• [Your objective]:
Only these lines of the data below are wanted: the one with "staining of breast", the one with "cancer (squamous cell", and any lines between them, each repeated exactly.

*** Data extract Section Begins ***

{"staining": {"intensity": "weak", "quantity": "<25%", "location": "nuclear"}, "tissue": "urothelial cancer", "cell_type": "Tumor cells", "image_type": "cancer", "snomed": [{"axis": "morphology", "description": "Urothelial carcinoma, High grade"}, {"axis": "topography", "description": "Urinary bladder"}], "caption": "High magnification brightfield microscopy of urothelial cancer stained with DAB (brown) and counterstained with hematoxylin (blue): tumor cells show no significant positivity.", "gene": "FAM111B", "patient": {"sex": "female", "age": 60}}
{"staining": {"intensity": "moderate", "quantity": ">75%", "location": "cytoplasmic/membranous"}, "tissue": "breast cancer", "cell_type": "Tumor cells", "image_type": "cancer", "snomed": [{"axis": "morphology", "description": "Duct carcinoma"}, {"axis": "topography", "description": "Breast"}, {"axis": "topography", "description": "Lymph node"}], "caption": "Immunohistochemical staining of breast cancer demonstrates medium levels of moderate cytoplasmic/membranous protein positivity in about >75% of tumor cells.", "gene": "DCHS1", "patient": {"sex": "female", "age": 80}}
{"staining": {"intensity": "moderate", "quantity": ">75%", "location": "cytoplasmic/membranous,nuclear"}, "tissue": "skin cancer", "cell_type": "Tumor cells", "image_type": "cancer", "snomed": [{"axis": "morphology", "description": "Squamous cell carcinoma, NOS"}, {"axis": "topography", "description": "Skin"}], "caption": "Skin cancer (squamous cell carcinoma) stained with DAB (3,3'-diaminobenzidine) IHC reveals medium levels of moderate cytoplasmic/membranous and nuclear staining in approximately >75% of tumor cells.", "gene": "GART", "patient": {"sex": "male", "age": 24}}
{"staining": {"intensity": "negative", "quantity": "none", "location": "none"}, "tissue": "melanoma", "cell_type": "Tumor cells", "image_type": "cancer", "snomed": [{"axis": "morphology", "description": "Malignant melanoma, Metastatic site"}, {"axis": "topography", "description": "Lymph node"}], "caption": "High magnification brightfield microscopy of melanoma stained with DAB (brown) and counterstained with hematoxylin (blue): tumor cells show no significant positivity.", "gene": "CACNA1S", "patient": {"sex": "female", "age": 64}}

*** Data extract Section Ends ***

• [Result for this task]:
{"staining": {"intensity": "moderate", "quantity": ">75%", "location": "cytoplasmic/membranous"}, "tissue": "breast cancer", "cell_type": "Tumor cells", "image_type": "cancer", "snomed": [{"axis": "morphology", "description": "Duct carcinoma"}, {"axis": "topography", "description": "Breast"}, {"axis": "topography", "description": "Lymph node"}], "caption": "Immunohistochemical staining of breast cancer demonstrates medium levels of moderate cytoplasmic/membranous protein positivity in about >75% of tumor cells.", "gene": "DCHS1", "patient": {"sex": "female", "age": 80}}
{"staining": {"intensity": "moderate", "quantity": ">75%", "location": "cytoplasmic/membranous,nuclear"}, "tissue": "skin cancer", "cell_type": "Tumor cells", "image_type": "cancer", "snomed": [{"axis": "morphology", "description": "Squamous cell carcinoma, NOS"}, {"axis": "topography", "description": "Skin"}], "caption": "Skin cancer (squamous cell carcinoma) stained with DAB (3,3'-diaminobenzidine) IHC reveals medium levels of moderate cytoplasmic/membranous and nuclear staining in approximately >75% of tumor cells.", "gene": "GART", "patient": {"sex": "male", "age": 24}}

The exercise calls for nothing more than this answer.